Subject: Re: Irrational customers?
From: Brian Bartholomew <>
Date: Thu, 17 Feb 2000 14:47:27 -0500

Stephen writes:

> _If_ you are in a one-on-one bargaining situation comparable to
> buying a used car, then knowing the profit margin of the vendor may
> help you.  But in such situations you're buying a one-of-a-kind
> good, and you need a lot more information anyway.  It pays you to
> carefully research both the vendor and the good itself.

I could have written that paragraph; perhaps our positions are not as
far apart as I thought.  If I'm looking for a vendor to supply me with
a legal copy of ShrinkwrapWare version 3.14, then as long as they
deliver all I care about is price.  But if I'm choosing between
ShrinkwrapWare and BundledWare, each of which is a unique pattern of
bits, I have to shop extensively.

> But in those cases, no vendor in her right mind would reveal profit
> margins.  You have to get them from the "blue book" or whatever.

When I'm the vendor for a unique program that I have a copyright
monopoly on, I reveal profit margins to demonstrate a lack of abusive
monopolistic intent.  Or at least that was the theory, which I'm now

> But that's not the case you're talking about in your "experiment".
> The idea of shopping on price/value implies that (1) there is a
> market of several vendors

In my case, the market is for the service of program development.  You
can hire any of a million developers to write your program.  My
service is delivered simultaneously to a group of otherwise unrelated
customers, but that's not what I'm emphasizing.
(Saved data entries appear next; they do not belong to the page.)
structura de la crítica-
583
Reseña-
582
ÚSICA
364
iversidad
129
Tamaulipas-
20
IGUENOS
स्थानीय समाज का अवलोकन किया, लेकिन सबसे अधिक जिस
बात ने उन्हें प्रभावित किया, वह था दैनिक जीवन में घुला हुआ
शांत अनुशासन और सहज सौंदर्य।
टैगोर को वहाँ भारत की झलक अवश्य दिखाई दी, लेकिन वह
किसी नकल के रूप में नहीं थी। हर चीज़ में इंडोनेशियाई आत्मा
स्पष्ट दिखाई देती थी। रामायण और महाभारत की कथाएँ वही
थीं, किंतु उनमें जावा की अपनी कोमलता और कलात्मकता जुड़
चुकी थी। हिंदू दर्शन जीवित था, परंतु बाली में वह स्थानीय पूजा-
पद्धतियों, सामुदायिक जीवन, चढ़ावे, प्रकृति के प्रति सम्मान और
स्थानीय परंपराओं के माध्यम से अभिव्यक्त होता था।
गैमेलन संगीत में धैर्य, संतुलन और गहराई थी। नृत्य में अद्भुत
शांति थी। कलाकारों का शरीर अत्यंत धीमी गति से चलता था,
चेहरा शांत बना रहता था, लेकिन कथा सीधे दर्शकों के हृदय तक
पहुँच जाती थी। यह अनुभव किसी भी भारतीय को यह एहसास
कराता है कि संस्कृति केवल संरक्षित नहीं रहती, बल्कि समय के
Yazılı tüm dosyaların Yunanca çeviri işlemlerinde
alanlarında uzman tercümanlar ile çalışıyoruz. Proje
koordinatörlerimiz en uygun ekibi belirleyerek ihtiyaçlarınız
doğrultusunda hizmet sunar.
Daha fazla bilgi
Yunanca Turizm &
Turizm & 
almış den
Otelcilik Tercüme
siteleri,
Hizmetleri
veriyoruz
> and that (2) value can have a market price (ie, all customers
> perceive value basically the same way).

My experiment seems to disprove my assumption of this.

> In that context, profit margin information tells you nothing about
> what the vendors are likely to do.

I think I learn meaningfully more than "nothing".  For instance, I can
reasonably assume nobody will operate a business at a loss forever.
Other software developers are not a completely unknown animal.  I can
estimate the lifestyle they're earning and guess if it's sufficient to
motivate them.

> Brian, the whole point of your first post was that you acknowledge
> that you don't know what customers want, because you offer them what
> you think they want and they ain't buying.  Now you claim to know?
> Methinks this is a contradiction.  And the height of hubris to pretend
> to judge who's telling the truth better, when you can't define it.
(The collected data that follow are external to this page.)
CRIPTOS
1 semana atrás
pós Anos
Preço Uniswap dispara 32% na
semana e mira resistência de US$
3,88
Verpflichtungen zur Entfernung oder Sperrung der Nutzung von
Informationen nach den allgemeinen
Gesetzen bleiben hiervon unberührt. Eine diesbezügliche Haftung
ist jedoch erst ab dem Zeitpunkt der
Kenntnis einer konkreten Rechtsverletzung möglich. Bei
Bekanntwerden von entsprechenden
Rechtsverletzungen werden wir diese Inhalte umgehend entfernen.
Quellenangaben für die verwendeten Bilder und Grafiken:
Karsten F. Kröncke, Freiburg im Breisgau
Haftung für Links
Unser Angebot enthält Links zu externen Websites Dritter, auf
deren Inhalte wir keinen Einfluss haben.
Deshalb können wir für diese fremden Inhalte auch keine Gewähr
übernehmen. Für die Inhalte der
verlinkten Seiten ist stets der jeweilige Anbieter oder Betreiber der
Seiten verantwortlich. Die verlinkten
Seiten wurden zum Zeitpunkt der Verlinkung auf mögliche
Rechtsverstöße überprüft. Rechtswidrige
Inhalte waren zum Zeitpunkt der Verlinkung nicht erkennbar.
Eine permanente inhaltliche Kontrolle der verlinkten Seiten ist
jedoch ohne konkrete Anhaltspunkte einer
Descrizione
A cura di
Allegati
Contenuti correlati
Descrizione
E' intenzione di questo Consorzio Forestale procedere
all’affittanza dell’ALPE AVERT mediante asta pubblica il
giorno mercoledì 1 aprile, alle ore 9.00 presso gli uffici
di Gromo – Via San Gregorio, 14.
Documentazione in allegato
My first post complained that I wasn't finding customers who thought
like me.  I suspect I know what the customers I *have* found want:
Fischer-Price busy-box screens and the help-customers-fool-themselves
walking-the-edge-of-fraud techniques from _Information Rules_.

I have two problems with simply selling people what they want.  One,
as a personal social goal I want to educate and convince people to
fool themselves less.  It seems to me that people in general are
becoming less intellectually capable over time; this scares me as a
citizen.  I really hope this is a variant of the fallacy "today's
youth is going to pot", and a product of shifting baselines after
moving from Florida to Boston.  Two, the more satisfied customers are
initially, the less satisfied they will be when they realize how
they've been led to fool themselves: "This way to the Egress."  Then
they blame me for helping themselves fool themselves, which is a
service they required from me before.  The commercially successful
approaches are all too obvious.  What I haven't concluded yet is that
the commercially successful approaches are the best I, or anyone, can
do.  Maybe I'm just whining because my altruism isn't being rewarded.

Brian> This was the intro to the group to prove I was for real.

> In other words, you offered them an "honest business plan" that made
> no business sense.  Why should they trust you?  You look like either a
> swindler (I gather that what you meant by the comment about what you
> are getting and would want for future work is that it's not included
> in the $2000; this is a type of swindle called "bait-and-switch") or a
> fool (possibly well-meaning in the latter case, but still a fool).

The intro development offer was at the same hourly rate and license
terms I was offering to use for larger development projects: Expect to
pay me $xxx/hour, I'll sell copies for ($xxx/hour * #hours) /
#customers, and put results in the public domain either immediately,
or after six months if that eases customer concerns about free riders.